Input for this task section start

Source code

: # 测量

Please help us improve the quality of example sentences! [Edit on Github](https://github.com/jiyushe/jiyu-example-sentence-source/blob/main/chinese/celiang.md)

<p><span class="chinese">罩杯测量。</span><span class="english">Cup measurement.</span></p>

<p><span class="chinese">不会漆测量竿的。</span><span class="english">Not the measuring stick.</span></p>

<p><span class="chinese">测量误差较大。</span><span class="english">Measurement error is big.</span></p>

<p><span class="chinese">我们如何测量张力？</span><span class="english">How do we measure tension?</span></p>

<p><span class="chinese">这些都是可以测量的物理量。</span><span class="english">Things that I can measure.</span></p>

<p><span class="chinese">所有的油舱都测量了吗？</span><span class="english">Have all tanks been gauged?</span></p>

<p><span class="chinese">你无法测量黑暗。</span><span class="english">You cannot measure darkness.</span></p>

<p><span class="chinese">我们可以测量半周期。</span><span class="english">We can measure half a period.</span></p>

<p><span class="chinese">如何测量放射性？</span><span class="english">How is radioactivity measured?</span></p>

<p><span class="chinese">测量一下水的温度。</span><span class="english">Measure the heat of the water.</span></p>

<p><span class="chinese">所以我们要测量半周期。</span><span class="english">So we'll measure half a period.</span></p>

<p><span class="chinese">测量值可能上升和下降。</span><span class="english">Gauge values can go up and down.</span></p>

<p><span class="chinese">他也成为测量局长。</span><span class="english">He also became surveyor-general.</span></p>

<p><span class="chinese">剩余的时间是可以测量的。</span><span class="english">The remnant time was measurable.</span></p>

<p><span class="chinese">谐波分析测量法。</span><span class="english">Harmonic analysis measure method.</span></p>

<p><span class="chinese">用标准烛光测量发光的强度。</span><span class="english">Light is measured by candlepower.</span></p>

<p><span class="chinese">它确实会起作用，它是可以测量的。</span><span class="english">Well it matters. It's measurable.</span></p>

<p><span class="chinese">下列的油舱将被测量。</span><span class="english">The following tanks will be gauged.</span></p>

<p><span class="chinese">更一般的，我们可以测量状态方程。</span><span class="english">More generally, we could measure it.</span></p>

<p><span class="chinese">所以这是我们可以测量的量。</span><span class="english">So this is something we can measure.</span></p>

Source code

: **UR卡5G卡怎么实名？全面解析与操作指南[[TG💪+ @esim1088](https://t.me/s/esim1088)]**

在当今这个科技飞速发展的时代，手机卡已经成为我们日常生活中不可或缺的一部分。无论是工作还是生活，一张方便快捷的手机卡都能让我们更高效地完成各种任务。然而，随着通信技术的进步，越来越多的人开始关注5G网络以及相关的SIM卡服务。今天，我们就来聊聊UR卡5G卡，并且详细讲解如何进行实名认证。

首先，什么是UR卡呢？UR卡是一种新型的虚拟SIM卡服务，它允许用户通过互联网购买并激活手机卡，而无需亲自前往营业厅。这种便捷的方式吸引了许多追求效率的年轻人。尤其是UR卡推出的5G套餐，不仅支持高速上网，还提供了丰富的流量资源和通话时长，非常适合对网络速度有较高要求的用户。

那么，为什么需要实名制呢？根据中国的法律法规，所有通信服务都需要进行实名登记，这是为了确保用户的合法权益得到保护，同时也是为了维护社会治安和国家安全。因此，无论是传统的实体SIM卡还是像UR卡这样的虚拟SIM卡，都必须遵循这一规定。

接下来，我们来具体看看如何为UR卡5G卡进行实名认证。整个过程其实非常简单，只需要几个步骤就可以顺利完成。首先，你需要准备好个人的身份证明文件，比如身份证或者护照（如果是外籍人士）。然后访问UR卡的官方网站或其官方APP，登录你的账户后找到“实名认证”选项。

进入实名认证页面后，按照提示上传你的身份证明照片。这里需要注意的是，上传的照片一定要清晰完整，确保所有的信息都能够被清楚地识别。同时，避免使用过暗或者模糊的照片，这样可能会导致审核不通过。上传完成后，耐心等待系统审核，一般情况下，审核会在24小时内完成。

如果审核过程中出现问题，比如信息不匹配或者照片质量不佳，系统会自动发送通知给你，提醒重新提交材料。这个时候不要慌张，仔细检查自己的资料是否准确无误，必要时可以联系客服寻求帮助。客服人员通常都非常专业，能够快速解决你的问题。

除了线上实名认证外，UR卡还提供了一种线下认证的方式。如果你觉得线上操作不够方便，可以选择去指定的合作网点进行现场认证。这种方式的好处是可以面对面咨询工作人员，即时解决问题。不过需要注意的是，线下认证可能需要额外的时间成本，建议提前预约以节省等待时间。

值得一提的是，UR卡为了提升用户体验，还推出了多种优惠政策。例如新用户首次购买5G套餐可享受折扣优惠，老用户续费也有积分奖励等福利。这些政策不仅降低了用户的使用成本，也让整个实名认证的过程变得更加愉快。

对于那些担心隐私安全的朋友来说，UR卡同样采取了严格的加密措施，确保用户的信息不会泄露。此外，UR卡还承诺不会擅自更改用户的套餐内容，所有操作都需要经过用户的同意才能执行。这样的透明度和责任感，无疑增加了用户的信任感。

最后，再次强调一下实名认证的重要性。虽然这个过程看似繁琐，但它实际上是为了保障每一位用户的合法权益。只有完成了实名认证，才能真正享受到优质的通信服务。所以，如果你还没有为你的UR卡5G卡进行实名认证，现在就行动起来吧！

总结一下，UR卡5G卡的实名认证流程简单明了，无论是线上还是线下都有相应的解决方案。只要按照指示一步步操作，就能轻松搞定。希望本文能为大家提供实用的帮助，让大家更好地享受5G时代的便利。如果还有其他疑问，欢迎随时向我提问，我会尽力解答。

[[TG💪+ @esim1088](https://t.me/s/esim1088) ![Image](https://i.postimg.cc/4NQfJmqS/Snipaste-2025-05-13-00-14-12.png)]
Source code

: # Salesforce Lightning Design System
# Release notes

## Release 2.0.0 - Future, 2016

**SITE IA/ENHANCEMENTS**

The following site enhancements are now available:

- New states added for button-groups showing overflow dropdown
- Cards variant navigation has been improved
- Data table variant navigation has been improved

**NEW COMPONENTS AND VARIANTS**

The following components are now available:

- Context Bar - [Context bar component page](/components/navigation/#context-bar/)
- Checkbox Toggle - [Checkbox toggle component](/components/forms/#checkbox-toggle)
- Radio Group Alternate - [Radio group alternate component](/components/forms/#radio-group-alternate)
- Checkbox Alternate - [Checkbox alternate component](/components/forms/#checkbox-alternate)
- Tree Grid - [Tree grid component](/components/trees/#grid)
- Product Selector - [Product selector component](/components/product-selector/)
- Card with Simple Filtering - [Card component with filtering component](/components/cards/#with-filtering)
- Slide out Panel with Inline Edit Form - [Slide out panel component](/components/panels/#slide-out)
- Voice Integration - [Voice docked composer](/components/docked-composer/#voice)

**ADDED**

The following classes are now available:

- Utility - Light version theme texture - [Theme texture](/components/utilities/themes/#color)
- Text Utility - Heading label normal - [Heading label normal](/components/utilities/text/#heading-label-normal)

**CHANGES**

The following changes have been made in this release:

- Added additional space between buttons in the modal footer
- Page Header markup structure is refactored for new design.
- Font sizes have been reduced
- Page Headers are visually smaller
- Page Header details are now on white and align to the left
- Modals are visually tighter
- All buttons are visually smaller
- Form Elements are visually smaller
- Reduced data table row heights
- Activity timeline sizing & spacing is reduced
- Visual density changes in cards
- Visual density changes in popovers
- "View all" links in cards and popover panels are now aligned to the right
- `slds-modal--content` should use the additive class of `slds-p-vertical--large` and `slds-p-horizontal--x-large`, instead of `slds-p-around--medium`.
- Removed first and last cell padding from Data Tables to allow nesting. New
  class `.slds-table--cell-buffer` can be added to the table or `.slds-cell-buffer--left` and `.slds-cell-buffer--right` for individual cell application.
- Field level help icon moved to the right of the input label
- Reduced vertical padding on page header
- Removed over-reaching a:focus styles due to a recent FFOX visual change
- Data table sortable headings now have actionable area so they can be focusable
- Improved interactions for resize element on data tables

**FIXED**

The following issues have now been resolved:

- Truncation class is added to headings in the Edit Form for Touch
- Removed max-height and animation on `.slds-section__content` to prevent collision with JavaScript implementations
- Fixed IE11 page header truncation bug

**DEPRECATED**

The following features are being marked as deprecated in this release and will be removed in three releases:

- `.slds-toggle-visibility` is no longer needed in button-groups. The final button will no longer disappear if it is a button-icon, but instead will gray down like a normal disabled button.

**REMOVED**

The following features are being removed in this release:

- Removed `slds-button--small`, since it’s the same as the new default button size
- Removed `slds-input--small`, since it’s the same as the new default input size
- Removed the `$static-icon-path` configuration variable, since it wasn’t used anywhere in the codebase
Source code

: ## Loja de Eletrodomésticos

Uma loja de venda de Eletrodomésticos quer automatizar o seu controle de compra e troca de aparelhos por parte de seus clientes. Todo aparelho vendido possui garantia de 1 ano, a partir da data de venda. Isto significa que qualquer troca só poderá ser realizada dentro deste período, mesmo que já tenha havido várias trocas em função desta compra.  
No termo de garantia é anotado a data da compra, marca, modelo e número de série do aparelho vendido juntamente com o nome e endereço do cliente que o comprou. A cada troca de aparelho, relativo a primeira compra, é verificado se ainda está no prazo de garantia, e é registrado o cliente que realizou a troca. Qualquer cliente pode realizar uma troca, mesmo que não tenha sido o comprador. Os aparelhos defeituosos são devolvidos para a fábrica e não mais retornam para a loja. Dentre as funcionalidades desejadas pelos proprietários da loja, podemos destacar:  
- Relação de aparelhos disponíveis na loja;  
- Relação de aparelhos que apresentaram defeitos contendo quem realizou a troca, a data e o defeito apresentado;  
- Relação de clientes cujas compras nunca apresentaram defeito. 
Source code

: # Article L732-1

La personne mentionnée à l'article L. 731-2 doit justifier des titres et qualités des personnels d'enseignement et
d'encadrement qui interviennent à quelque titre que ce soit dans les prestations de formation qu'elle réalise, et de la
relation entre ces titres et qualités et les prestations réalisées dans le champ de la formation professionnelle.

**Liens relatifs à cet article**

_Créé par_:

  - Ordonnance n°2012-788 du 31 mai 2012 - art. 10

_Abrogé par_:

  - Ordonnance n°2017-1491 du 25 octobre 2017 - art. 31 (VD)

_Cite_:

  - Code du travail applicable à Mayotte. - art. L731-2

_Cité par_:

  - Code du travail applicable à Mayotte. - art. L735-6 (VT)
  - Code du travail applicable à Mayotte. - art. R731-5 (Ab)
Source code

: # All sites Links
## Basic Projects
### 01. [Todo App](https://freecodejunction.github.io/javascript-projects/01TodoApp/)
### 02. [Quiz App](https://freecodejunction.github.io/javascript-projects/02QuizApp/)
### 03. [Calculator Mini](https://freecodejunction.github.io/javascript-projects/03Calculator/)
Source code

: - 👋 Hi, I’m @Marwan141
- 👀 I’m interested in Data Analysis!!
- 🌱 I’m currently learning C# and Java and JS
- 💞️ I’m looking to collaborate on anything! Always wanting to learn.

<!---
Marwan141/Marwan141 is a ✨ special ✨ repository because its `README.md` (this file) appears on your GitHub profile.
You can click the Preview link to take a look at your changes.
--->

Input for this task section end

| Task directions |
Copy the part of the records that opens with the line containing "总结一下，UR卡5G卡的实名" and closes with the line containing "The following components", reproducing every line between them as well.

| Problem solution |
总结一下，UR卡5G卡的实名认证流程简单明了，无论是线上还是线下都有相应的解决方案。只要按照指示一步步操作，就能轻松搞定。希望本文能为大家提供实用的帮助，让大家更好地享受5G时代的便利。如果还有其他疑问，欢迎随时向我提问，我会尽力解答。

[[TG💪+ @esim1088](https://t.me/s/esim1088) ![Image](https://i.postimg.cc/4NQfJmqS/Snipaste-2025-05-13-00-14-12.png)]
Source code

: # Salesforce Lightning Design System
# Release notes

## Release 2.0.0 - Future, 2016

**SITE IA/ENHANCEMENTS**

The following site enhancements are now available:

- New states added for button-groups showing overflow dropdown
- Cards variant navigation has been improved
- Data table variant navigation has been improved

**NEW COMPONENTS AND VARIANTS**

The following components are now available:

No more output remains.